1) does not like to "lug" if you are at ~1000 to ~1500 RPM and put your foot down it will stumble. I can work with this, just shift up and let it rev or put in less throttle.
2) Russian roulette starting. Most times starts right up. Some times it fires and then dies. I have to use the flood clear mode and screw around with it until it will finally start. This is a pain in the behind.

Power is a little better than with the carb. The going up the hill coming home on the carb would top out at barely 55mph, now it can do ~60mph.

Economy is 15.5mpg consistently - not a lot of change from the carb, but I also do not have solid mileage data from when the carb was on it.

I need to get in the mood, resurrect my "car laptop" and mess around with the tuning, trying to fix those two problems.
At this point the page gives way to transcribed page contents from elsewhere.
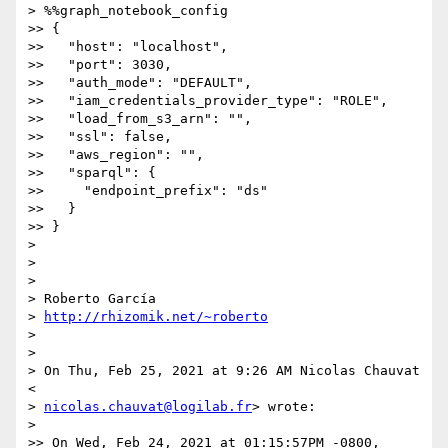
> %%graph_notebook_config

>> {

>>   "host": "localhost",

>>   "port": 3030,

>>   "auth_mode": "DEFAULT",

>>   "iam_credentials_provider_type": "ROLE",

>>   "load_from_s3_arn": "",

>>   "ssl": false,

>>   "aws_region": "",

>>   "sparql": {

>>     "endpoint_prefix": "ds"

>>   }

>> }

>

>

>

> Roberto García

> 
http://rhizomik.net/~roberto
>

>

> On Thu, Feb 25, 2021 at 9:26 AM Nicolas Chauvat 
<

> 
nicolas.chauvat@logilab.fr
> wrote:

>

>> On Wed, Feb 24, 2021 at 01:15:57PM -0800, 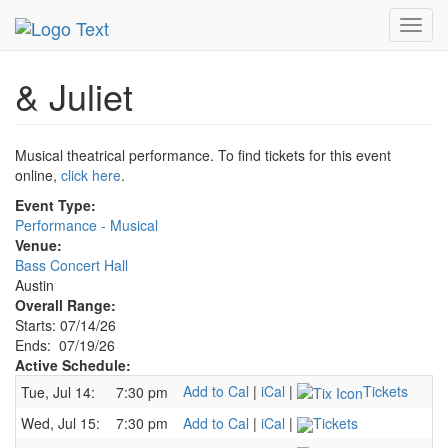
MetroGuide.Network
EventGuide
Austin
& Juliet Profile
Toggl
navig
& Juliet
Musical theatrical performance. To find tickets for this event
online,
click here
.
Event Type:
Performance - Musical
Venue:
Bass Concert Hall
Austin
Overall Range:
Starts: 07/14/26
Ends: 07/19/26
Active Schedule:
Add to Cal
|
iCal
|
Tickets
Tue, Jul 14:
7:30 pm
Wed, Jul 15:
7:30 pm
Add to Cal
|
iCal
|
Tickets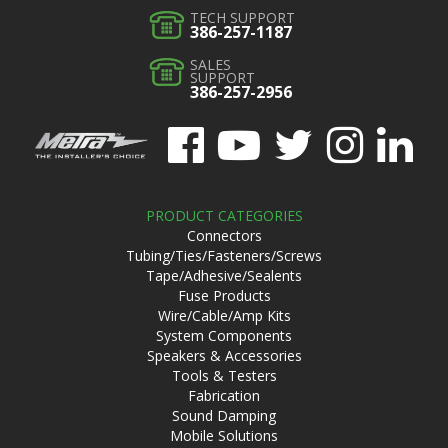
TECH SUPPORT
386-257-1187
SALES
SUPPORT
386-257-2956
PRODUCT CATEGORIES
Connectors
Tubing/Ties/Fasteners/Screws
Tape/Adhesive/Sealents
Fuse Products
Wire/Cable/Amp Kits
System Components
Speakers & Accessories
Tools & Testers
Fabrication
Sound Damping
Mobile Solutions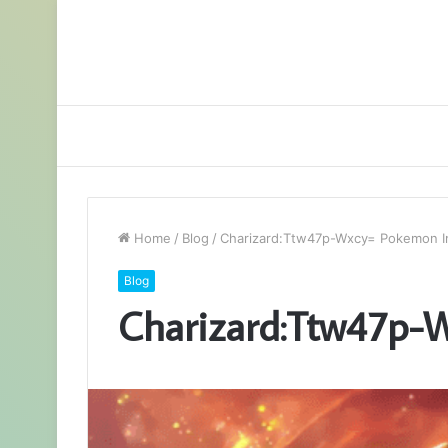
Home
/
Blog
/
Charizard:Ttw47p-Wxcy= Pokemon 
Blog
Charizard:Ttw47p-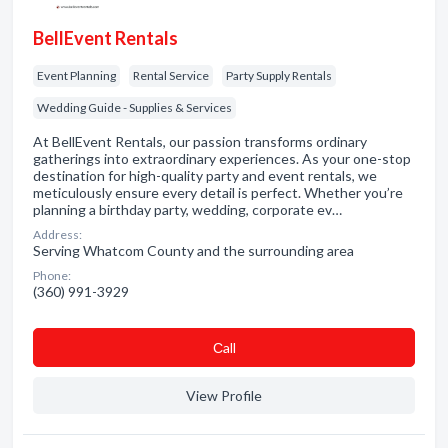
BellEvent Rentals
Event Planning
Rental Service
Party Supply Rentals
Wedding Guide - Supplies & Services
At BellEvent Rentals, our passion transforms ordinary
gatherings into extraordinary experiences. As your one-stop
destination for high-quality party and event rentals, we
meticulously ensure every detail is perfect. Whether you’re
planning a birthday party, wedding, corporate ev…
Address:
Serving Whatcom County and the surrounding area
Phone:
(360) 991-3929
Сall
View Profile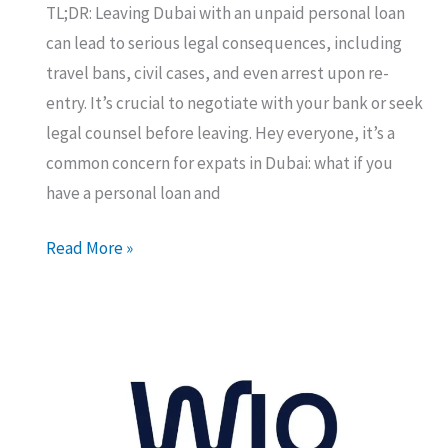
TL;DR: Leaving Dubai with an unpaid personal loan
can lead to serious legal consequences, including
travel bans, civil cases, and even arrest upon re-
entry. It’s crucial to negotiate with your bank or seek
legal counsel before leaving. Hey everyone, it’s a
common concern for expats in Dubai: what if you
have a personal loan and
What
Read More »
happens
if
you
leave
Dubai
with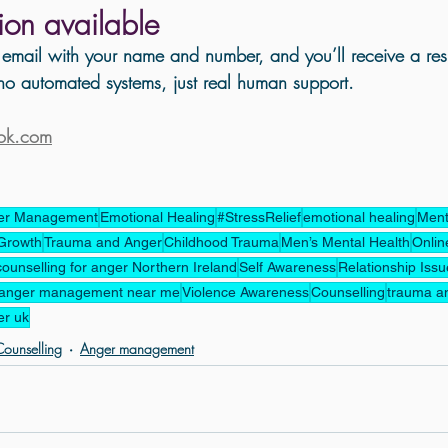
tion available 
email with your name and number, and you’ll receive a res
o automated systems, just real human support.
ook.com
er Management
Emotional Healing
#StressRelief
emotional healing
Ment
Growth
Trauma and Anger
Childhood Trauma
Men’s Mental Health
Onlin
counselling for anger Northern Ireland
Self Awareness
Relationship Iss
anger management near me
Violence Awareness
Counselling
trauma a
er uk
ounselling
Anger management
Since both of those happen at low RPM, I have started to wonder if the rotor phasing is a possible issue. On the other hand, it will idle happily for hours, so how far could the rotor phase be out?
Thanks for the update. I'm going to propose a potential contributing factor to the inability to lug. It may not be the full reason but can not be dismissed, it is a reality with TBI:
The TBI does not atomize the fuel. It's just squirted in under pressure and has to get broken up by the airstream as it tumbles along. A carb is vacuuming the fuel, and stripping it apart with a high velocity stream of air as it enters. With TBI at low speeds the fuel is not reaching the cylinders because it's not suspended in small enough pieces for the low velocity air to carry it. If you have an AFR gauge, note if the engine reads lean when it's struggling at low rpm. Also, if it goes way rich momentarily after it smooths out from one of these stumbles, that would verify that raw fuel was present in the runners, causing the stumble. Carbs with a cold intake do this also.
Every time Engine Masters tests a TBI system against a carb, the carb wins every time. The carb has better max power, and they think the reason is because the TBI has much worse cylinder-to-cylinder distribution. The mixture variation between cylinders is terrible with TBI- worse than a carb's distribution without exception or engine configuration.